Ochenta años tiene ya mi madrina, y yo nunca he dejado de visitarla, mientras no sea muy noche, claro está. He visto su cuerpo hacerse como adobe, un cuerpo que requiere de mucha paciencia y de un mísero bastón, sin empuñadura, para andar. Duerme en una cama vieja, con los resortes gastados y ruidosos, tapada con cobijas malolientes. Por más que las lave y le compre nuevas, algo sucede que acaban apestosas. Pasa lo mismo con su piel. Cuando baño a mi madrina, ella se sienta en una banquita de madera. Lleno dos cubetas con agua potable y la desvisto con cuidado, para que el frío o el calor no la sorprendan de pronto, que su cuerpo se acostumbre a la desnudez poco a poco. Sus senos cuelgan a la intemperie como dos ciruelas que no cayeron a su tiempo y que ahora lucen chupadas. No habla, se queda mirando fijamente su escapulario de la Virgen del Carmen mientras tallo, con delicadeza, su cuerpo terroso que temo desbaratar.

Una tarde, al vestirla en la pieza, me dijo que había visto a su marido al mediodía: Anduvo viendo los árboles que él había sembrado, luego se asomó al pozo. Está seco, le avisé, por más que llueva ya no se llena.

A veces Soledad se queja de buena manera: Alicia, me reprocha seria, ¿cuándo te me vas a casar? Dices que tienes veinticinco años.
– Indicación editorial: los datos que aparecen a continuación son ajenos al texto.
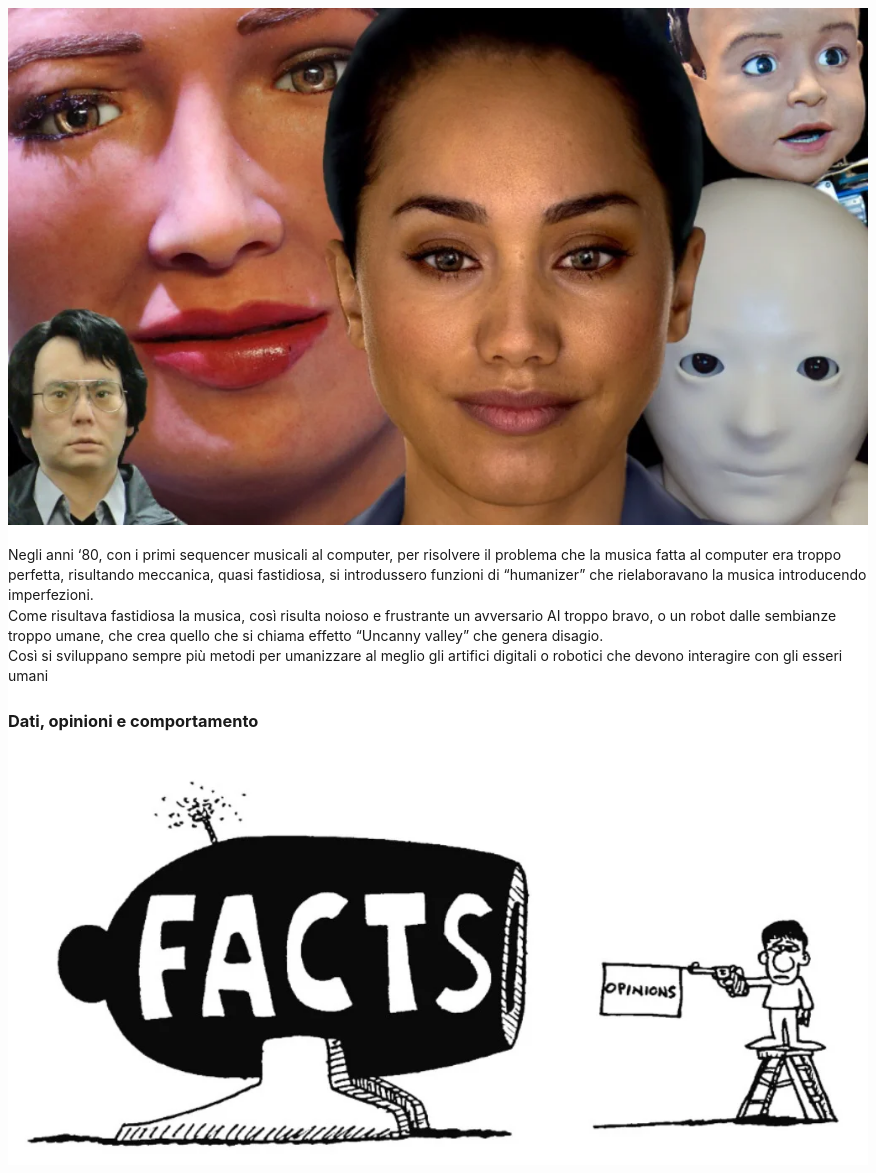 ![](../../assets/img/talk/uncanny-valley.webp)

Negli anni ‘80, con i primi sequencer musicali al computer, per risolvere il problema che la musica fatta al computer era troppo perfetta, risultando meccanica, quasi fastidiosa, si introdussero funzioni di “humanizer” che rielaboravano la musica introducendo imperfezioni.  
Come risultava fastidiosa la musica, così risulta noioso e frustrante un avversario AI troppo bravo, o un robot dalle sembianze troppo umane, che crea quello che si chiama effetto “Uncanny valley” che genera disagio.  
Così si sviluppano sempre più metodi per umanizzare al meglio gli artifici digitali o robotici che devono interagire con gli esseri umani

### Dati, opinioni e comportamento

![](../../assets/img/talk/data-opinions.webp)

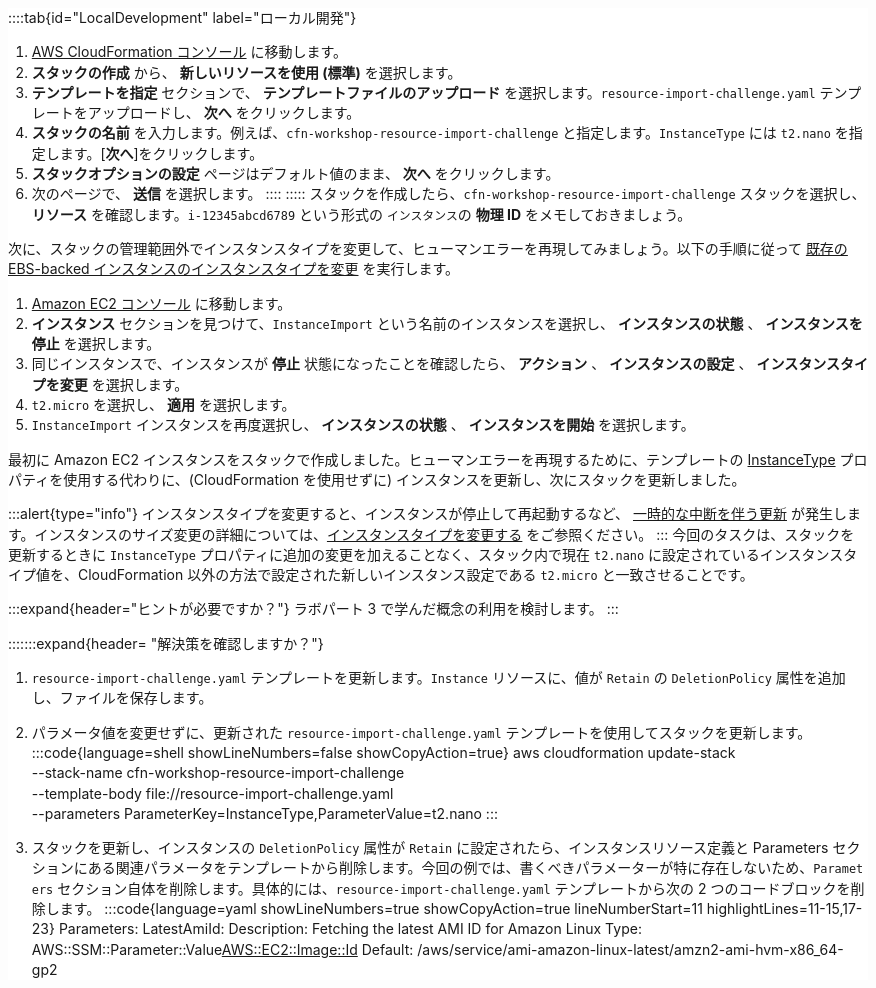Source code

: ::::tab{id="LocalDevelopment" label="ローカル開発"}
1. [AWS CloudFormation コンソール](https://console.aws.amazon.com/cloudformation/) に移動します。
1. **スタックの作成** から、 **新しいリソースを使用 (標準)** を選択します。
1. **テンプレートを指定** セクションで、 **テンプレートファイルのアップロード** を選択します。`resource-import-challenge.yaml` テンプレートをアップロードし、 **次へ** をクリックします。
1. **スタックの名前** を入力します。例えば、`cfn-workshop-resource-import-challenge` と指定します。`InstanceType` には `t2.nano` を指定します。[**次へ**]をクリックします。
1. **スタックオプションの設定** ページはデフォルト値のまま、 **次へ** をクリックします。
1. 次のページで、 **送信** を選択します。
::::
:::::
スタックを作成したら、`cfn-workshop-resource-import-challenge` スタックを選択し、 **リソース** を確認します。`i-12345abcd6789` という形式の `インスタンス`の **物理 ID** をメモしておきましょう。

次に、スタックの管理範囲外でインスタンスタイプを変更して、ヒューマンエラーを再現してみましょう。以下の手順に従って [既存の EBS-backed インスタンスのインスタンスタイプを変更](https://docs.aws.amazon.com/ja_jp/AWSEC2/latest/UserGuide/ec2-instance-resize.html#change-instance-type-of-ebs-backed-instance) を実行します。

1. [Amazon EC2 コンソール](https://console.aws.amazon.com/ec2/) に移動します。
1. **インスタンス** セクションを見つけて、`InstanceImport` という名前のインスタンスを選択し、 **インスタンスの状態** 、 **インスタンスを停止** を選択します。
1. 同じインスタンスで、インスタンスが **停止** 状態になったことを確認したら、 **アクション** 、 **インスタンスの設定** 、 **インスタンスタイプを変更** を選択します。
1. `t2.micro` を選択し、 **適用** を選択します。
1. `InstanceImport` インスタンスを再度選択し、 **インスタンスの状態** 、 **インスタンスを開始** を選択します。


最初に Amazon EC2 インスタンスをスタックで作成しました。ヒューマンエラーを再現するために、テンプレートの [InstanceType](https://docs.aws.amazon.com/ja_jp/AWSCloudFormation/latest/UserGuide/aws-properties-ec2-instance.html#cfn-ec2-instance-instancetype) プロパティを使用する代わりに、(CloudFormation を使用せずに) インスタンスを更新し、次にスタックを更新しました。

:::alert{type="info"}
インスタンスタイプを変更すると、インスタンスが停止して再起動するなど、 [一時的な中断を伴う更新](https://docs.aws.amazon.com/ja_jp/AWSCloudFormation/latest/UserGuide/using-cfn-updating-stacks-update-behaviors.html#update-some-interrupt) が発生します。インスタンスのサイズ変更の詳細については、[インスタンスタイプを変更する](https://docs.aws.amazon.com/ja_jp/AWSEC2/latest/UserGuide/ec2-instance-resize.html) をご参照ください。
:::
今回のタスクは、スタックを更新するときに `InstanceType` プロパティに追加の変更を加えることなく、スタック内で現在 `t2.nano` に設定されているインスタンスタイプ値を、CloudFormation 以外の方法で設定された新しいインスタンス設定である `t2.micro` と一致させることです。

:::expand{header="ヒントが必要ですか？"}
ラボパート 3 で学んだ概念の利用を検討します。
:::

:::::::expand{header= "解決策を確認しますか？"}
1. `resource-import-challenge.yaml` テンプレートを更新します。`Instance` リソースに、値が `Retain` の `DeletionPolicy` 属性を追加し、ファイルを保存します。
1. パラメータ値を変更せずに、更新された `resource-import-challenge.yaml` テンプレートを使用してスタックを更新します。
:::code{language=shell showLineNumbers=false showCopyAction=true}
aws cloudformation update-stack \
--stack-name cfn-workshop-resource-import-challenge \
--template-body file://resource-import-challenge.yaml \
--parameters ParameterKey=InstanceType,ParameterValue=t2.nano
:::

1. スタックを更新し、インスタンスの `DeletionPolicy` 属性が `Retain` に設定されたら、インスタンスリソース定義と Parameters セクションにある関連パラメータをテンプレートから削除します。今回の例では、書くべきパラメーターが特に存在しないため、`Parameters` セクション自体を削除します。具体的には、`resource-import-challenge.yaml` テンプレートから次の 2 つのコードブロックを削除します。
:::code{language=yaml showLineNumbers=true showCopyAction=true lineNumberStart=11 highlightLines=11-15,17-23}
Parameters:
  LatestAmiId:
    Description: Fetching the latest AMI ID for Amazon Linux
    Type: AWS::SSM::Parameter::Value<AWS::EC2::Image::Id>
    Default: /aws/service/ami-amazon-linux-latest/amzn2-ami-hvm-x86_64-gp2

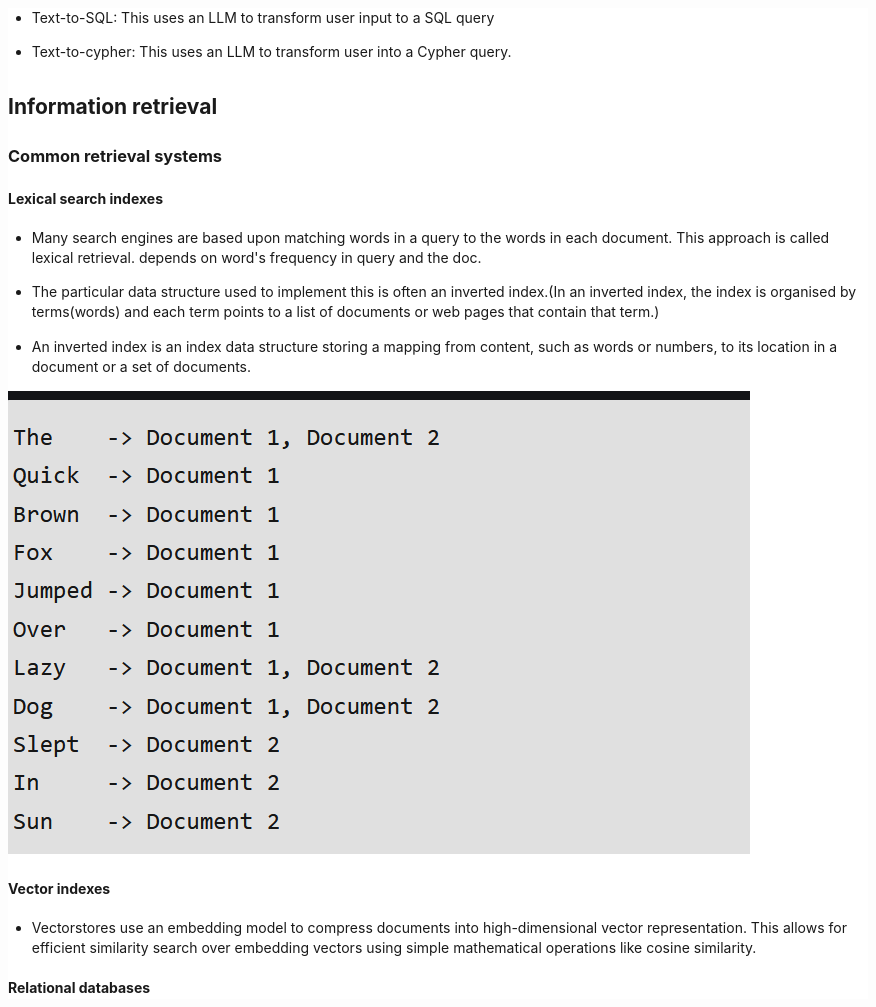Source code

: - Text-to-SQL: This uses an LLM to transform user input to a SQL query

- Text-to-cypher: This uses an LLM to transform user into a Cypher query.

## Information retrieval

### Common retrieval systems

#### Lexical search indexes
- Many search engines are based upon matching words in a query to the words in each document. This approach is called lexical retrieval. depends on word's frequency in query and the doc.

- The particular data structure used to implement this is often an inverted index.(In an inverted index, the index is organised by terms(words) and each term points to a list of documents or web pages that contain that term.)

- An inverted index is an index data structure storing a mapping from content, such as words or numbers, to its location in a document or a set of documents. 

![alt text](images/image-9.png)

#### Vector indexes 

- Vectorstores use an embedding model to compress documents into high-dimensional vector representation. This allows for efficient similarity search over embedding vectors using simple mathematical operations like cosine similarity.

#### Relational databases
Déjame ser madrina una vez más, por favor, antes de que me muera. Algún día, le respondo, algún día…

Uno de los hombres que entraron a la tienda para guarecerse de la tormenta me chifla y guiña el ojo. Aún tiene la misma cerveza que pidió al llegar. No le hago caso. Paso el trapo sobre el mostrador por enésima vez, inútilmente. Las moscas se han ido, ahora revolotean alrededor de mi madrina; se posan sobre su frente y sobre sus manos, pero ella no las ve, no las siente. Mira, a través de la polvareda y del ocaso, y ve a su marido. Le pregunta si cree que esta vez al fin se llenará el pozo.